Исполнилось шесть лет моей жизни в заточении, шел третий год ссылки. Итого восемь с лишним лет неволи. Кто я? Недоучившийся студент, которому перевалило за тридцать, человек, освобожденный из-под стражи, но лишенный возможности заниматься избранным делом жизни, поденщик, отдающий время, зрение и нервы — а то, и другое, и третье невосстановимы — случайным работам, чтобы продлить свое существование.

...Творчество — постоянное, наперекор обстоятельствам — утешает меня. Те свершения, которые кажутся удачными, приносят мне удовлетворение, наполняют гордостью. Ради этого я во все годы заключения старался сберечь свой мозг. Но иногда я себе кажусь бабочкой, бьющейся о стекло закрытого окна. Откроется ли оно раньше, чем упаду, обессилев?

Должно открыться. В самые тяжелые мгновения я говорил себе: «моя жизнь не может кончиться в неволе, не для этого она мне дана».

Были приложены все усилия к тому, чтобы вырваться в Ленинград — к университету, к Институту востоковедения. Еще летом 1944

 

- 143 -

года, едва освободившись от лагерных решеток, я восстановил связь со своим учителем Игнатием Юлиановичем Крачковским. Началась постоянная переписка. В 1945 году Крачковский прислал мне экземпляр первого издания своей только что вышедшей книги «Над арабскими рукописями. Листки воспоминаний о книгах и людях». Там я нашел строки о моей работе над рукописью средневековых арабских лоций в студенческие годы. Слова наставника особенно волновали и поддерживали в моем положении:

«У меня появился /.../ ученик, который без всякой моей инициативы оказался энтузиастом арабской картографии и географии. С большой радостью он познакомился с /.../лоциями и по достоинству оценил их значение. Я с удовольствием видел, как он упорно преодолевал трудную терминологию и настойчиво добивался идентификации географических названий. Его неслабеющий энтузиазм обещал хорошие результаты, он рос на моих глазах, но ряд обстоятельств прервал его научную работу в самом начале».

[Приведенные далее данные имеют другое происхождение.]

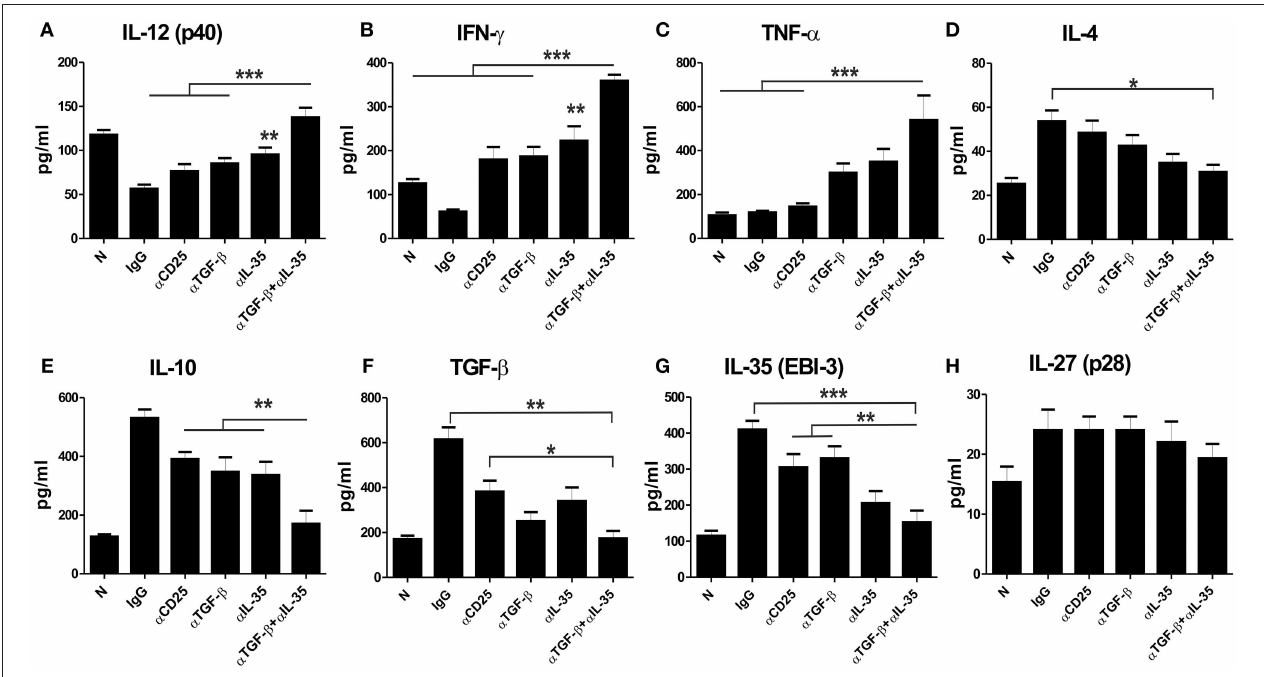
FIGURE 6 | Cytokine responses post administration of neutralizing antibodies in the infected mice. LAg stimulated splenocytes of naive and infected mice were treated with neutralizing mAbs (as described in Materials and Methods) and cultured for 72h. Culture supernatants were used for measuring IL-12 (p40) (A) , IFN- γ (B) , TNF- α (C) , IL-4 (D) , IL-10 (E) , TGF- β (F) , EBI-3 (G) and IL-27 (p28) (H) through Cytometric Beads Assay (CBA). Data expressed as means ± SE for five mice per group are representative of two independent experiments with similar results. * P < 0.05; ** P < 0.01; *** P < 0.001 as assessed by one-way ANOVA and Tukey’s multiple comparison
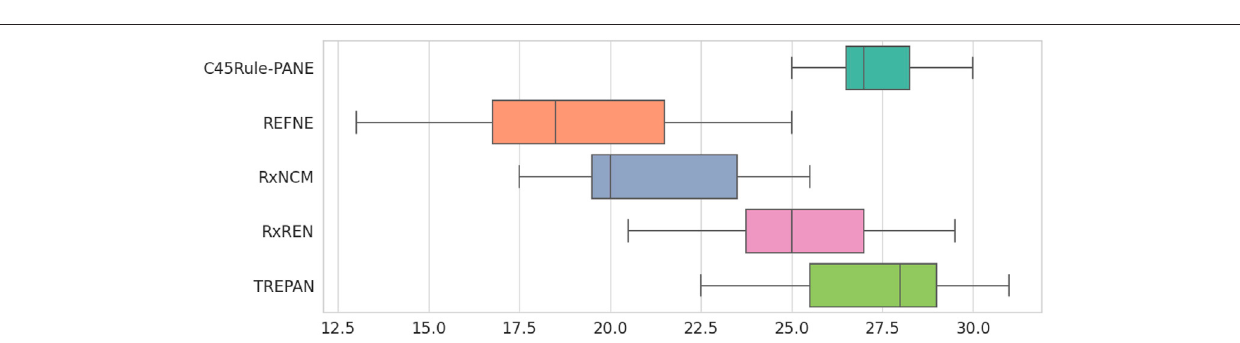
FIGURE 12 | Distribution of the total ranks of the fi ve rule-extraction methods across datasets and metrics.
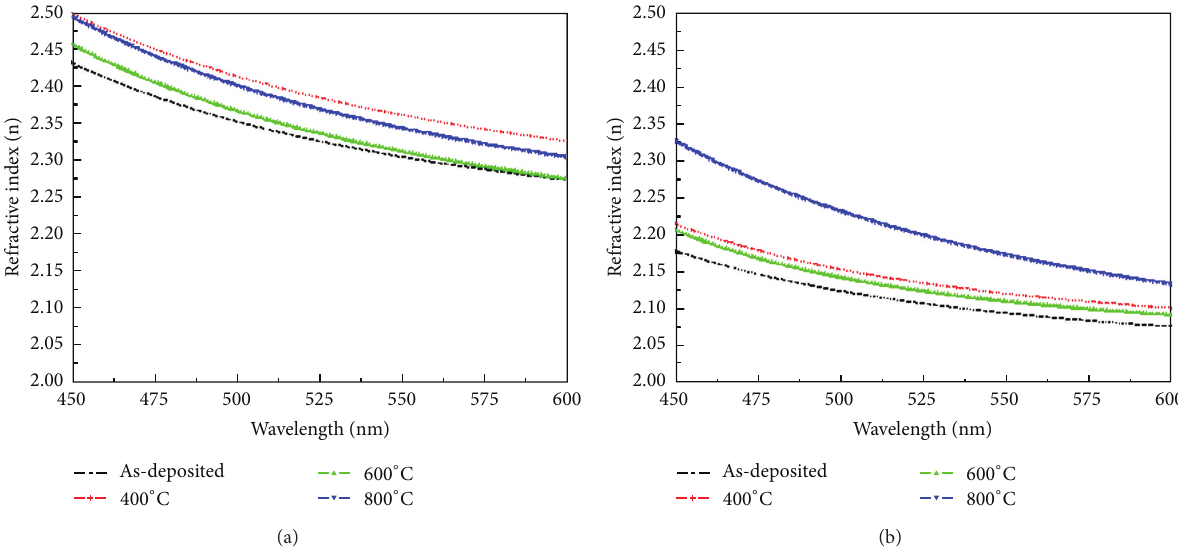
Figure 2: Refractive index obtained from (a) Ti 3 O 5 and (b) TiO 2 starting materials at various thermal annealing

Академику пришлось не называть фамилии ученика, потому что под неопределенным выражением «ряд обстоятельств» было скрыто определенное: «арест». Но в кругах востоковедов знали, о ком идет речь, поэтому в последующем переиздании книги Крачковского на арабском языке инкогнито было раскрыто.

Вскоре в том же 1945-м на имя начальника Красноярского лагеря НКВД полковника Филиппова пришло ходатайство Института востоковедения Академии наук СССР о снятии с меня «директивы» и разрешении вернуться для продолжения научной работы в Ленинград. Одновременно я получил письменное разрешение на въезд в Свердловск, откуда до Ленинграда было, конечно, ближе, чем от моих лагпунктов.

И обращение Института, и позволение въезда остались без последствий. Это ожесточало и усиливало желание непременно добиться своего. Сказал же любимый вождь: «для великой цели дается великая энергия», я испытал это на себе. Бороться и победить, иного быть не должно. И все же не раз приходила усталость и ныло сердце.

— Где же справедливость, правосудие? — однажды воскликнул я, разговаривая с другим «директивником», бывшим товарищем по этапу в Сибирь. Мы оба по делам службы оказались в зоне одного не большого лагпункта неподалеку от моего Шестого.

Собеседник пристально взглянул на меня и криво усмехнулся.

— Эх, дорогой! Вы до сих пор не знаете, где справедливость? Пойдемте, покажу.

 

- 144 -

Я, недоумевая, последовал за ним. Обогнули барак, вышли к широкой площадке. Спутник, чтобы не привлекать внимания охранника на вышке, чуть заметно указал рукой и понизил голос.

— Видите? Вон там старый человек в ушанке, ватнике, валенках расчищает лопатой дорожку от снега? Повезло, ведь все-таки не на общих подконвойных работах, а в зоне трудится. Это Генеральный прокурор нашей страны Рубен Катанян. Большевик-подпольщик, по должности — страж государственной справедливости. А ныне самого сторожат. Вот где справедливость, а вы ищете...

Но, мучаясь, отступая и вновь наступая, удалось остановить нараставшее отчаяние. Я смог добиться осмотра меня высокопоставленной медицинской комиссией Красноярского лагеря. Она установила, что из меня уже ничего выжать нельзя, постоянное недоедание и нервная истощающая напряженность в течение многих лет сделали свое дело. На основании заключения медиков «директива» была с меня снята. 17 июня 1946 года эшелон гвардейцев, возвращавшихся с дальневосточного фронта — в другие поезда было не попасть — помчал меня в Москву, к полной свободе, как я тогда думал.